Text provided:
#####

# Good variety plants for first planted tank...



## FRIENDLYFISHIES (Aug 7, 2012)

I just lost $60 worth in hygo and vals thanks to some really ugly plant melt due to transplanting.
My red tiger lotus has sprouted, hornwort & anubias look alright and my narrow leaf chain swords are little brown on the tips but still alive and kickin'

What plants might be easy for a first time planted tank asside from anubias and ferns? 

low-med lighting


----------



## Fuzz (Jan 27, 2012)

vals always melt, but then come back. i don't know how long you had them in the new tank after "transplanting", but it can take a few weeks or a few months...

most plants undergo an acclimation process when you move it from one tank to another. the leaves will die off, but it will grow new ones.

#####

Information shown:
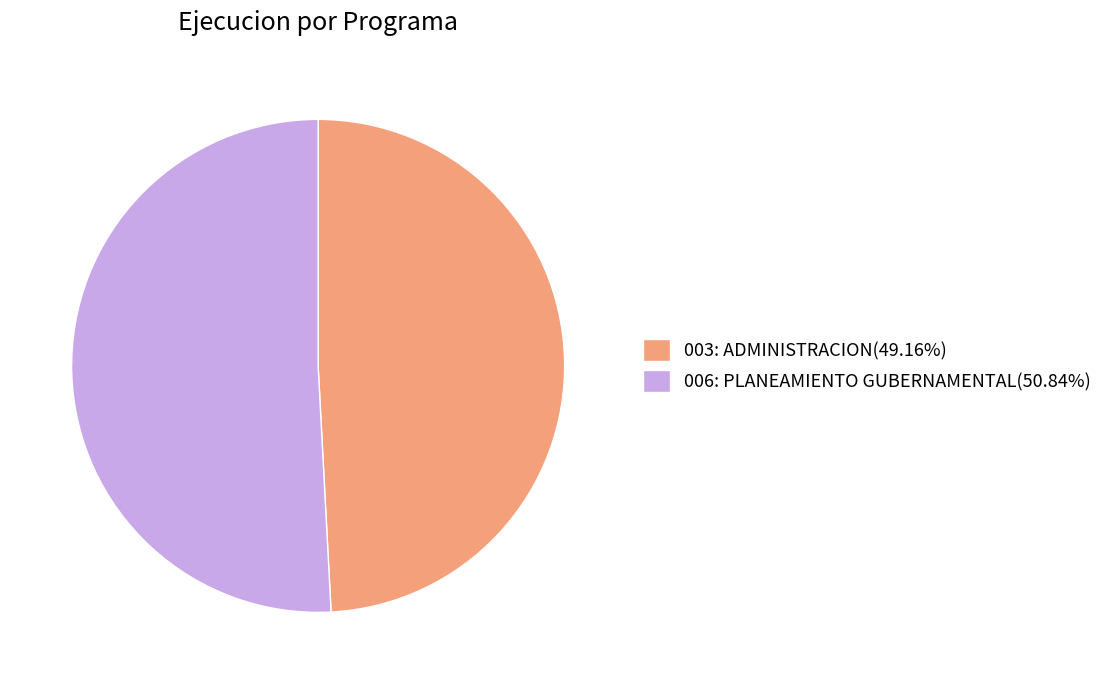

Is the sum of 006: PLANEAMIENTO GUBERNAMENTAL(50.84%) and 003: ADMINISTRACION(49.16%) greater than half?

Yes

#####

Assignment 1: In the forum thread about plants for a first planted tank, what lighting level does the original poster give for the tank?
Assignment 2: Continue the forum thread about plants for a first planted tank, starting after its final sentence.
The listing is not needed for any of this work.

Response box 1: Low to medium lighting.

Response box 2:
anubias, java fern, jungle val, ludwigia, rotala indica, amazon sword(need root tabs), dwarf lily, tiger lotus, saggittaria....there's a lot of plants that are easy that i would consider beginner plants that i've had success with.


----------



## FRIENDLYFISHIES (Aug 7, 2012)

Im loving my tiger lotus...its growing like a weed! Never had them before, didnt think I ever would lol, cant wait to see the leaves


----------



## Fuzz (Jan 27, 2012)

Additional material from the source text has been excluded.